Die Thoraxchirurgie als Teil der Chirurgie, die Bestrahlung von Lungentumoren als Teil der Radiologie und die Chemotherapie von Lungentumoren als Teil der Onkologie gehören nicht direkt zur Lungenheilkunde.
Die Lunge ist ein zweimal vorkommendes Körperorgan, das der Atmung dient. Echte Lungen kommen bei fast allen luftatmenden Wirbeltieren einschließlich des Menschen vor. Sie entstehen embryonal als Ausstülpung des Vorderdarms. Amphibien besitzen die einfachsten Lungen. Sie sind bei ihnen sackförmig und glattwandig oder nur schwach gekammert. Viel stärker gekammert ist sie bei den Kriechtieren (Reptilien). Bei Vögeln sind sie relativ klein, aber wegen der zusätzlich vorhandenen Luftsäcke auch viel komplizierter gebaut. Die Lungen der Säugetiere ähneln denen der Kriechtiere. Beim Menschen bestehen sie aus zwei Lungenflügeln, die links in zwei und rechts in drei Lungenlappen unterteilt sind. Die Lunge besitzt keine Muskulatur. Die Luft wird stattdessen mit Hilfe der Rippen- und Zwerchfellmuskulatur eingesaugt. Der Brustkorb dehnt sich, dadurch wird das Volumen größer und es entsteht ein Unterdruck, der durch die einströmende Luft ausgeglichen wird.

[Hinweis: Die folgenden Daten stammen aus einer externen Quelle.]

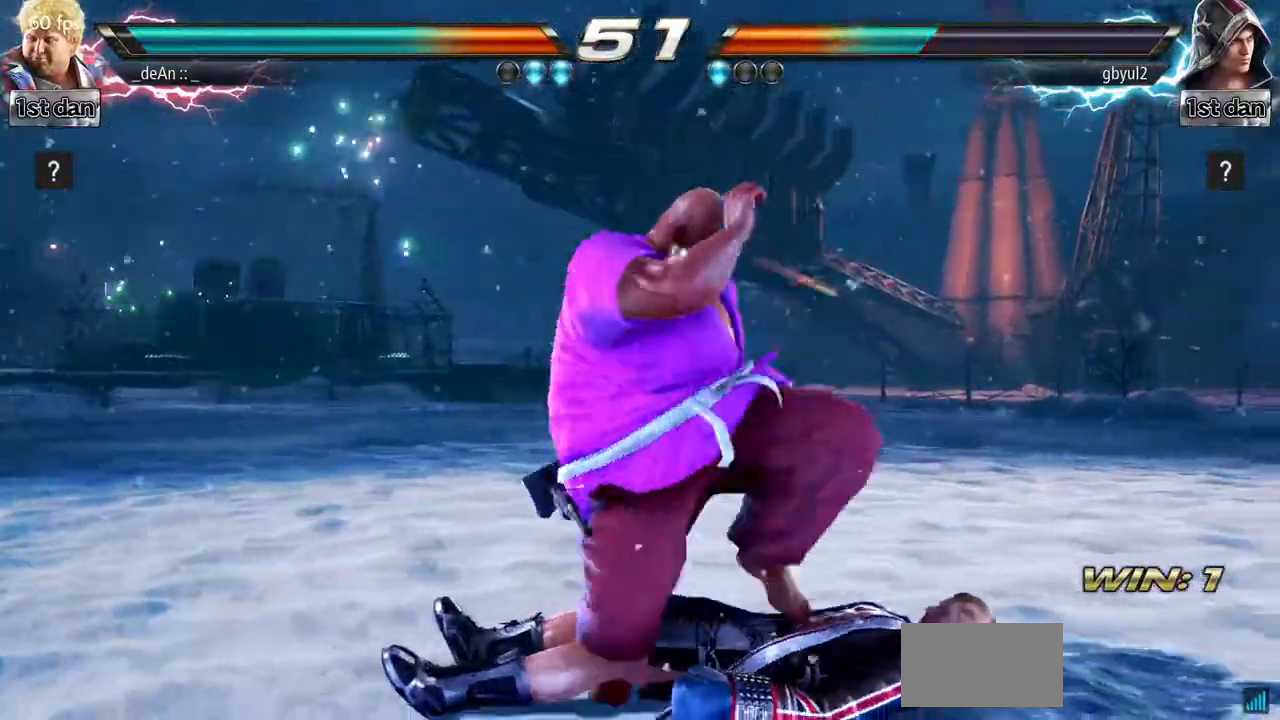
{"buttons": [], "left_stick": "down-right", "events": [[233, "left_stick", "down-right"]]}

Aufbau der menschlichen Lunge
Die menschlichen Lungen bestehen aus einer rechten und einer linken Lunge. Jeder Lungenflügel wird durch Furchen in so genannte Lungenlappen unterteilt. Der rechte Lungenflügel teilt sich dabei in 3 Lappen auf. Der linke Lungenflügel teilt sich in lediglich 2 Lappen. Die Lungenflügel werden in Lungensegmente unterteilt. Die Bezeichnung erfolgt hier entsprechend der Zuordnung zum versorgenden Bronchialast. 10 Segmente finden sich in der rechten Lunge. Im linken Flügel gibt es nur 9 Segmente, da das 7. Segment fehlt. Der linke Lungenflügel ist etwas kleiner als der rechte, da auf der linken Seite das Herz einigen Raum einnimmt.

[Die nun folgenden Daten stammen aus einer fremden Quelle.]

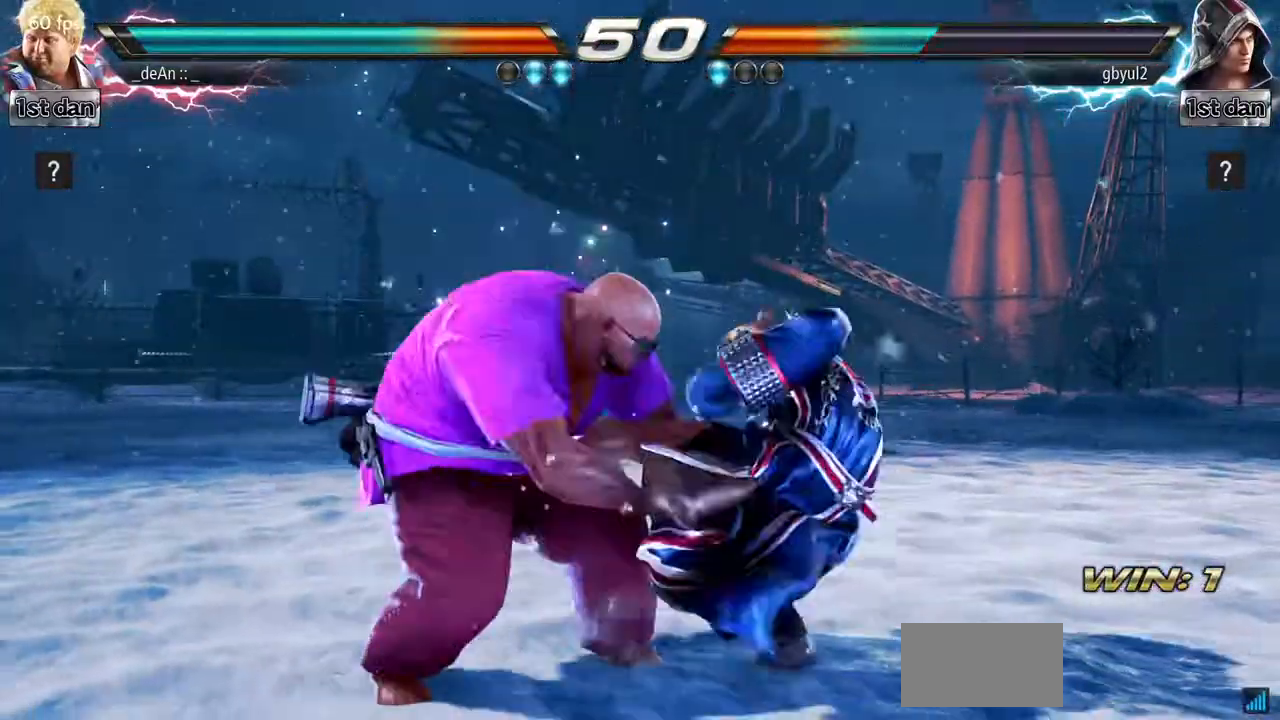
{"buttons": ["SQUARE"], "left_stick": "down-right"}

Die linke Lunge ist allgemein kleiner, weil ihr das Herz zum größten Teil aufliegt. Dadurch und bedingt durch die Aufspaltung der Luftröhre in die Hauptbronchien, sodass der linke Luftröhren-Bronchien-Winkel kleiner ist als der rechte, wird die rechte Lunge in der Regel besser belüftet. Der Winkel, der von der Trachea und dem rechtem Hauptbronchus eingeschlossen wird, ist größer als jener zwischen Trachea und linkem Hauptbronchus. Dies hat Konsequenzen bei der Aspiration von Fremdkörpern: diese gelangen meistens in den rechten Hauptbronchus. Das Lungenvolumen eines erwachsenen Menschen beträgt im Mittel 5 bis 6 Liter.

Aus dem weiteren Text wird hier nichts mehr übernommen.